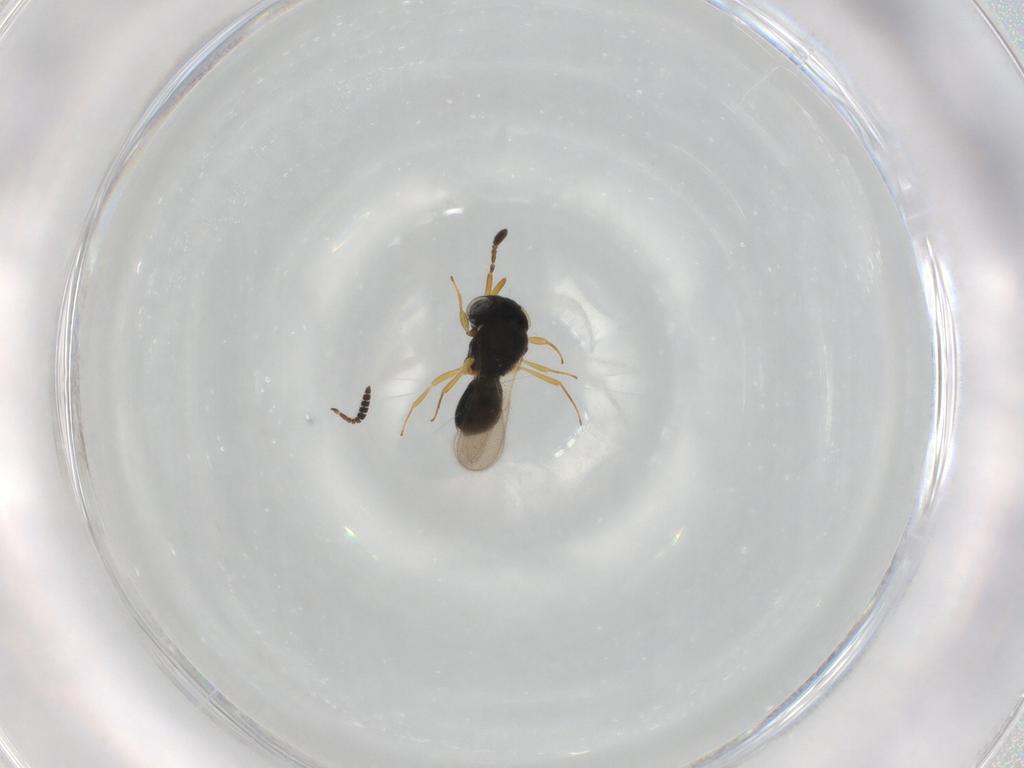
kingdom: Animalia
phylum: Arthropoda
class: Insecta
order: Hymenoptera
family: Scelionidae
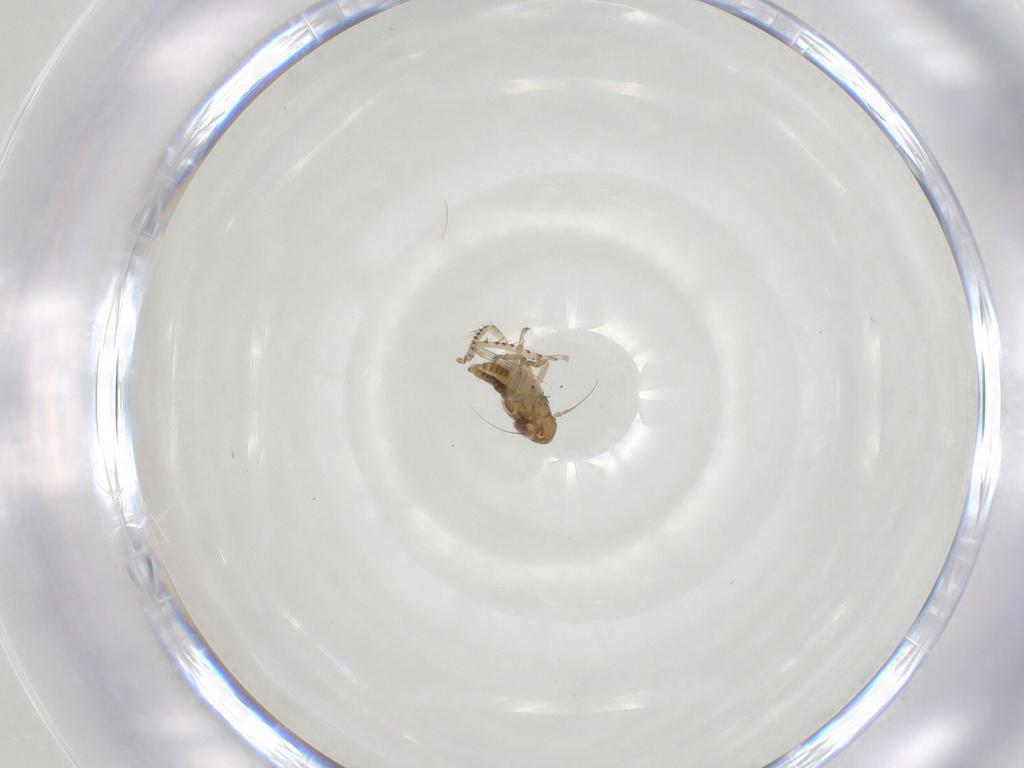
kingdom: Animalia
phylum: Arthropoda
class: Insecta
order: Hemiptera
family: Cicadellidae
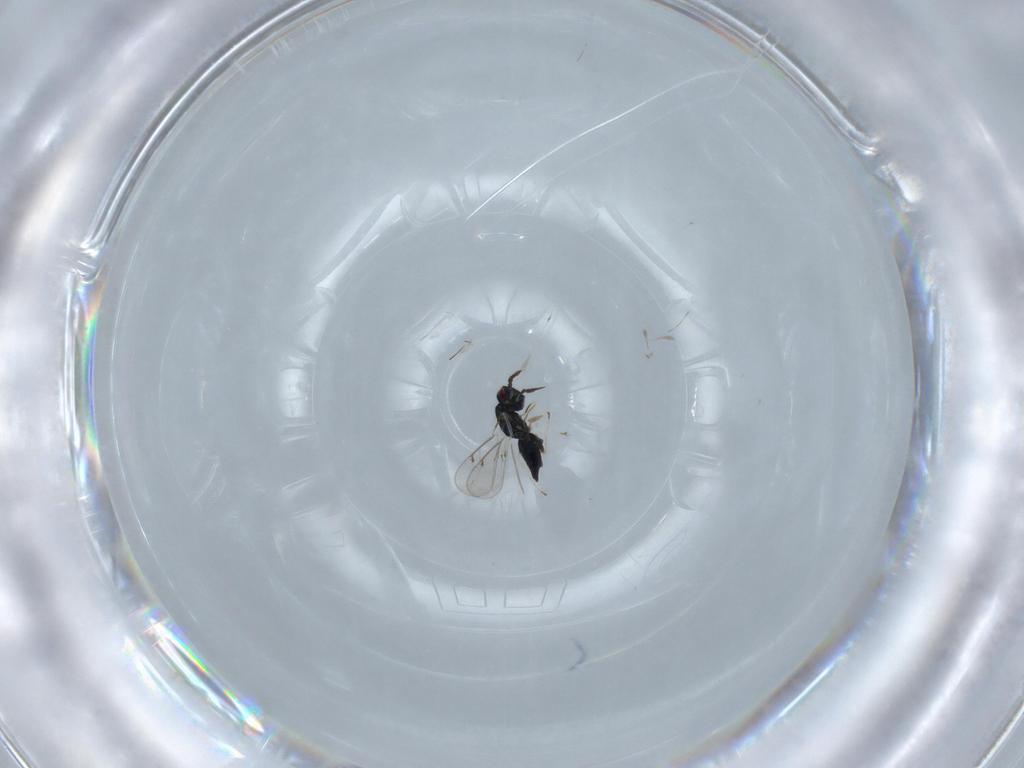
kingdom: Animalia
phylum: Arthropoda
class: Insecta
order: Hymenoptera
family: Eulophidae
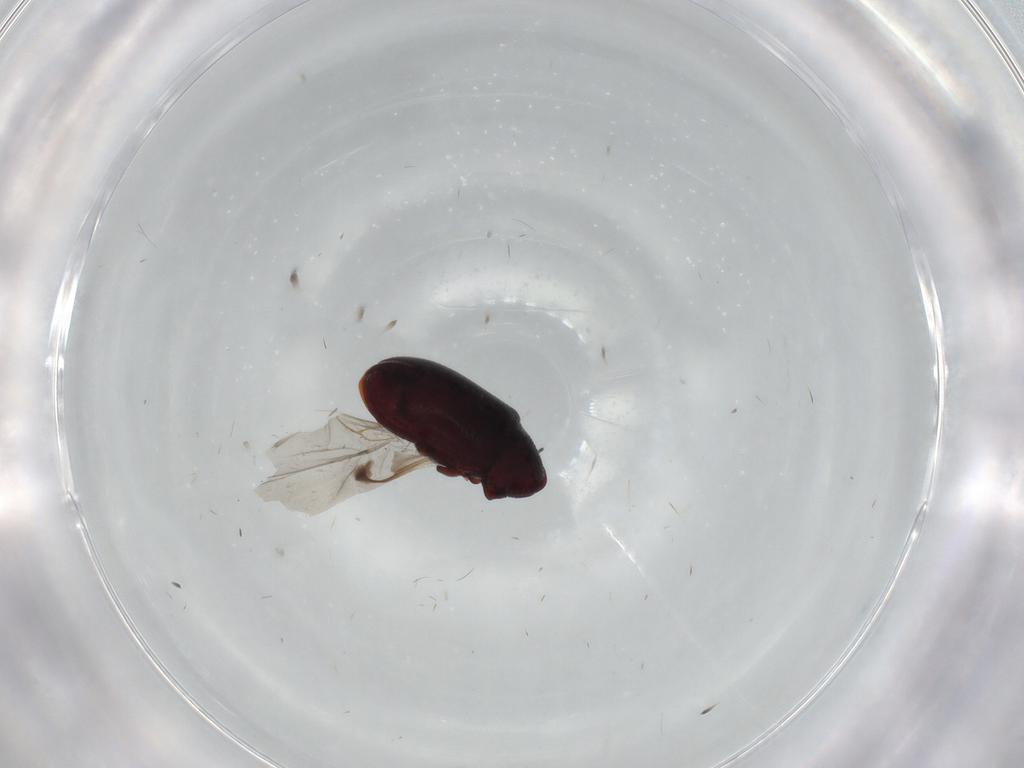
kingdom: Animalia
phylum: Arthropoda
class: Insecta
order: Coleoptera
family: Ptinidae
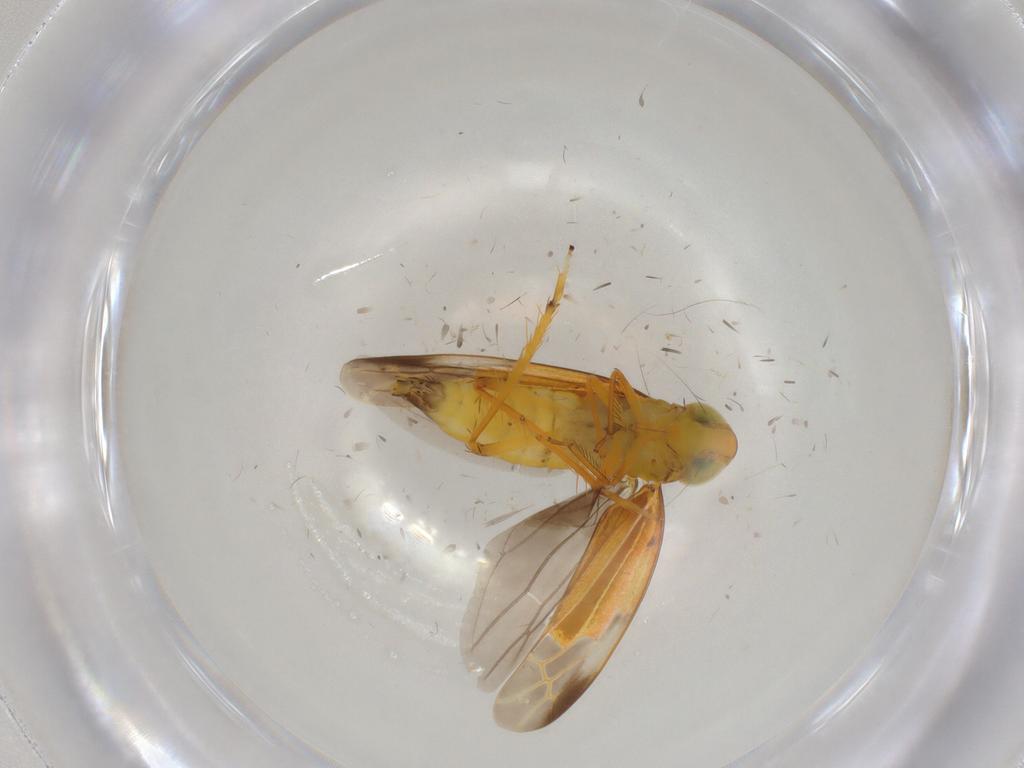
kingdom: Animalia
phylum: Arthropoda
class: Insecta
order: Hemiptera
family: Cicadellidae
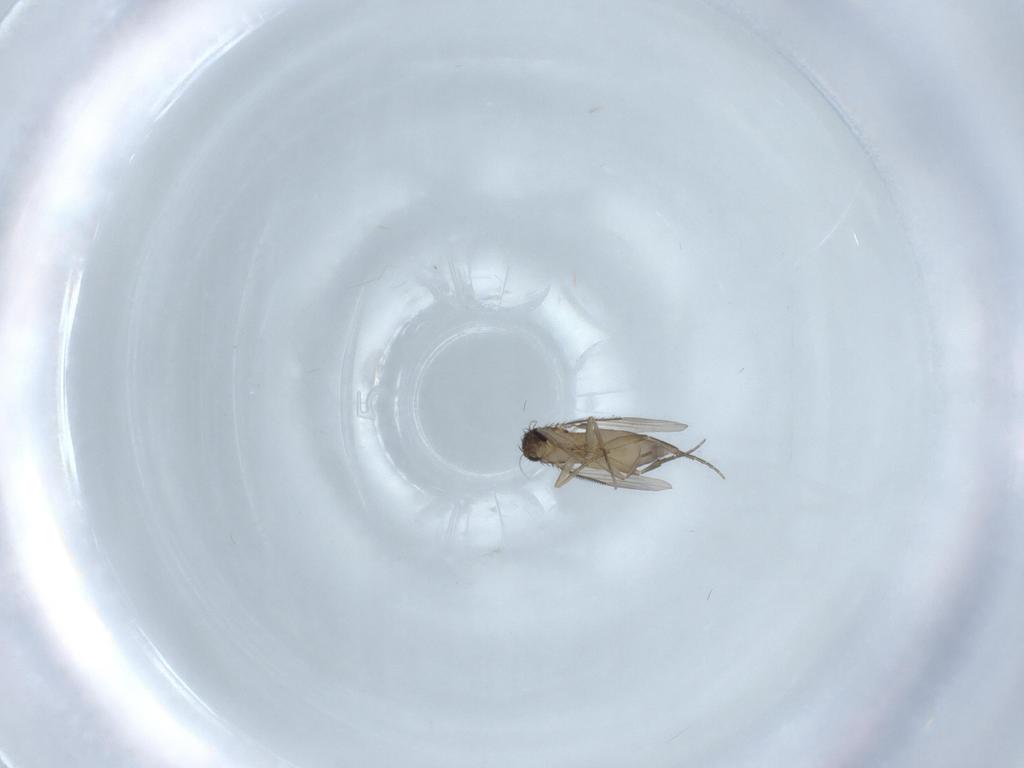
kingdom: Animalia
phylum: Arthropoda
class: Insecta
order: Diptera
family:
⁂
### [WHAT YOU NEED TO DO]
Rewrite the lines from every entry above as a single numbered list, leaving out the pictures and any blank lines.

### [RESPONSE]
1. kingdom: Animalia
2. phylum: Arthropoda
3. class: Insecta
4. order: Hymenoptera
5. family: Scelionidae
6. kingdom: Animalia
7. phylum: Arthropoda
8. class: Insecta
9. order: Hemiptera
10. family: Cicadellidae
11. kingdom: Animalia
12. phylum: Arthropoda
13. class: Insecta
14. order: Hymenoptera
15. family: Eulophidae
16. kingdom: Animalia
17. phylum: Arthropoda
18. class: Insecta
19. order: Coleoptera
20. family: Ptinidae
21. kingdom: Animalia
22. phylum: Arthropoda
23. class: Insecta
24. order: Hemiptera
25. family: Cicadellidae
26. kingdom: Animalia
27. phylum: Arthropoda
28. class: Insecta
29. order: Diptera
30. family:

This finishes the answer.